Drawbacks of Sambo in MMA
Combat sambo is the closest sport to MMA but they are not the same sport. Some differences in the rules make it hard for fighters to transition and they need to make some adjustments in order to be successful in the cage:
1. There’s no cage in combat sambo. That’s a huge difference especially if you are a grappler who likes to pressure his opponents. Cage wrestling (pressing your opponent against the cage and taking him down from there) is one of the biggest trends in MMA right now and if you are a sambo fighter you’ll lack some experience in that aspect of the game.
The good news is that this is a skill that sambo fighters and wrestlers learn pretty quickly. Examples for that are the best cage wrestlers in MMA right now – Khabib, Kamaru Usman, Colby Covington.
2. No jacket or shoes in MMA. The absence of shoes in maybe isn’t that big of a deal but the jacket is. Most of the throws in Sambo require a collar, lapel, sleeve grips or grips on the back of the jacket. Sambo fighters need to make some adjustments in their throws to make it effective without a jacket. The same adjustments judokas do when they transition to wrestling or grappling.
3. MMA matches are much longer. The 5-minute sambo matches are very explosive but if you are in a 15-minute or 25-minute MMA fight you need to learn to conserver your energy and explode only when you know you can score a takedown or plan a clean strike. Otherwise, you’ll gas out pretty quickly.

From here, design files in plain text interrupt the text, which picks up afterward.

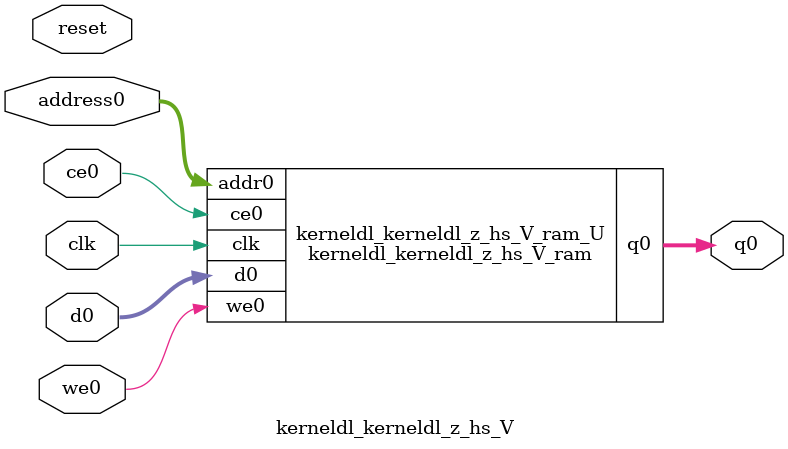
<source format=v>
`timescale 1 ns / 1 ps
module kerneldl_kerneldl_z_hs_V_ram (addr0, ce0, d0, we0, q0,  clk);

parameter DWIDTH = 16;
parameter AWIDTH = 16;
parameter MEM_SIZE = 48000;

input[AWIDTH-1:0] addr0;
input ce0;
input[DWIDTH-1:0] d0;
input we0;
output reg[DWIDTH-1:0] q0;
input clk;

(* ram_style = "block" *)reg [DWIDTH-1:0] ram[0:MEM_SIZE-1];




always @(posedge clk)  
begin 
    if (ce0) begin
        if (we0) 
            ram[addr0] <= d0; 
        q0 <= ram[addr0];
    end
end


endmodule

`timescale 1 ns / 1 ps
module kerneldl_kerneldl_z_hs_V(
    reset,
    clk,
    address0,
    ce0,
    we0,
    d0,
    q0);

parameter DataWidth = 32'd16;
parameter AddressRange = 32'd48000;
parameter AddressWidth = 32'd16;
input reset;
input clk;
input[AddressWidth - 1:0] address0;
input ce0;
input we0;
input[DataWidth - 1:0] d0;
output[DataWidth - 1:0] q0;



kerneldl_kerneldl_z_hs_V_ram kerneldl_kerneldl_z_hs_V_ram_U(
    .clk( clk ),
    .addr0( address0 ),
    .ce0( ce0 ),
    .we0( we0 ),
    .d0( d0 ),
    .q0( q0 ));

endmodule


</source>
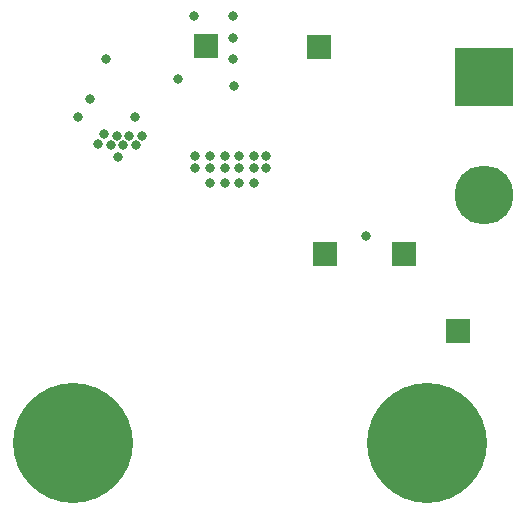
<source format=gbr>
%TF.GenerationSoftware,KiCad,Pcbnew,(6.0.8)*%
%TF.CreationDate,2023-02-08T15:19:57+01:00*%
%TF.ProjectId,power supply prototype,706f7765-7220-4737-9570-706c79207072,rev?*%
%TF.SameCoordinates,Original*%
%TF.FileFunction,Copper,L3,Inr*%
%TF.FilePolarity,Positive*%
%FSLAX46Y46*%
G04 Gerber Fmt 4.6, Leading zero omitted, Abs format (unit mm)*
G04 Created by KiCad (PCBNEW (6.0.8)) date 2023-02-08 15:19:57*
%MOMM*%
%LPD*%
G01*
G04 APERTURE LIST*
%TA.AperFunction,ComponentPad*%
%ADD10R,2.000000X2.000000*%
%TD*%
%TA.AperFunction,ComponentPad*%
%ADD11R,5.000000X5.000000*%
%TD*%
%TA.AperFunction,ComponentPad*%
%ADD12O,5.000000X5.000000*%
%TD*%
%TA.AperFunction,ComponentPad*%
%ADD13C,10.160000*%
%TD*%
%TA.AperFunction,ViaPad*%
%ADD14C,0.800000*%
%TD*%
G04 APERTURE END LIST*
D10*
%TO.N,/power supply/COMP*%
%TO.C,TP4*%
X134400000Y-78400000D03*
%TD*%
%TO.N,+BATT*%
%TO.C,TP1*%
X144000000Y-78500000D03*
%TD*%
%TO.N,Net-(L1-Pad2)*%
%TO.C,TP5*%
X144500000Y-96000000D03*
%TD*%
%TO.N,+5V*%
%TO.C,TP3*%
X155750000Y-102500000D03*
%TD*%
%TO.N,+5V*%
%TO.C,TP2*%
X151200000Y-96000000D03*
%TD*%
D11*
%TO.N,+BATT*%
%TO.C,XT60*%
X158000000Y-81000000D03*
D12*
%TO.N,-BATT*%
X158000000Y-91000000D03*
%TD*%
D13*
%TO.N,+5V*%
%TO.C,J1*%
X153100000Y-112000000D03*
%TO.N,-BATT*%
X123130000Y-112000000D03*
%TD*%
D14*
%TO.N,-BATT*%
X136750000Y-77750000D03*
X136750000Y-79500000D03*
X138500000Y-90000000D03*
X137250000Y-90000000D03*
X136000000Y-90000000D03*
X134750000Y-90000000D03*
X139500000Y-88750000D03*
X139500000Y-87750000D03*
X138500000Y-88750000D03*
X138500000Y-87750000D03*
X137250000Y-88750000D03*
X137250000Y-87750000D03*
X136000000Y-88750000D03*
X136000000Y-87750000D03*
X134750000Y-88750000D03*
X134750000Y-87750000D03*
X133500000Y-88750000D03*
X133500000Y-87750000D03*
%TO.N,+5V*%
X148000000Y-94500000D03*
%TO.N,-BATT*%
X126400000Y-86800000D03*
X128500000Y-86800000D03*
X126900000Y-86000000D03*
X133400000Y-75900000D03*
X136700000Y-75900000D03*
X129000000Y-86000000D03*
X125800000Y-85900000D03*
X127400000Y-86800000D03*
X125300000Y-86700000D03*
X132100000Y-81200000D03*
X136800000Y-81800000D03*
X127900000Y-86000000D03*
%TO.N,/power supply/LX*%
X127000000Y-87800000D03*
X123600000Y-84400000D03*
%TO.N,+5V*%
X126000000Y-79500000D03*
%TO.N,/power supply/RESET*%
X124600000Y-82900000D03*
X128399248Y-84454917D03*
%TD*%
M02*

</source>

4. BJJ – There is grappling in sambo but it’s nowhere near on the level of BJJ when it comes to submissions and defense. The BJJ closed guard isn’t used that much in sambo. That can be a problem when transitioning to MMA because everyone there knows how to use the closed guard to defend themselves on the ground, to attack for submissions (armbars, triangle chokes, Omo platas) or to use sweeps.
Sambo fighters should 100% work on their BJJ before transitioning.
Sambo for self-defense
Sambo can be super effective for self-defense. Here are the main reasons why:
1. Quick fight: The main idea of sambo is to finish the fight as quickly as possible which is super important in a “street fight” scenario.
That’s a big difference between sambo and MMA, where MMA is a long contest and fighters approach it more strategically. That’s why they often start the first round slow. They know they have plenty of time and they want to first feel their opponent before becoming more aggressive.
On the other hand, sambo fights are short and you need to be quick and explosive and that is much more important for self-defense.
2. Throws: Avoiding fighting on the ground is a good idea when it comes to street fights. You don’t know if you’ll get attacked by more people when trying to control someone on the ground.
The goal of sambo throws is to remain standing while throwing your opponent on the ground with significant force. That way you stop the attacker quickly without risking fighting him on the ground.
3. Jacket: Some people think that Gi training (in BJJ; judo; sambo) is unrealistic but the jacket and the pants actually simulate the normal clothing pretty well.
In samba, the jacket is not only utilized to throw but also to choke out your opponent. And that’s super important, for self-defense you absolutely need to know how to choke someone out by utilizing his shirt/jacket.
There’s a cool video by Keenan Cornelius where he and his friends test different clothes when rolling to see if Gi-BJJ principles can be applied for self-defense. They tested sweatshirts, jackets and even managed to perform chokes using the opponent’s T-shirts. That’s a strong argument for the effectiveness of Gi-BJJ in a streetfight.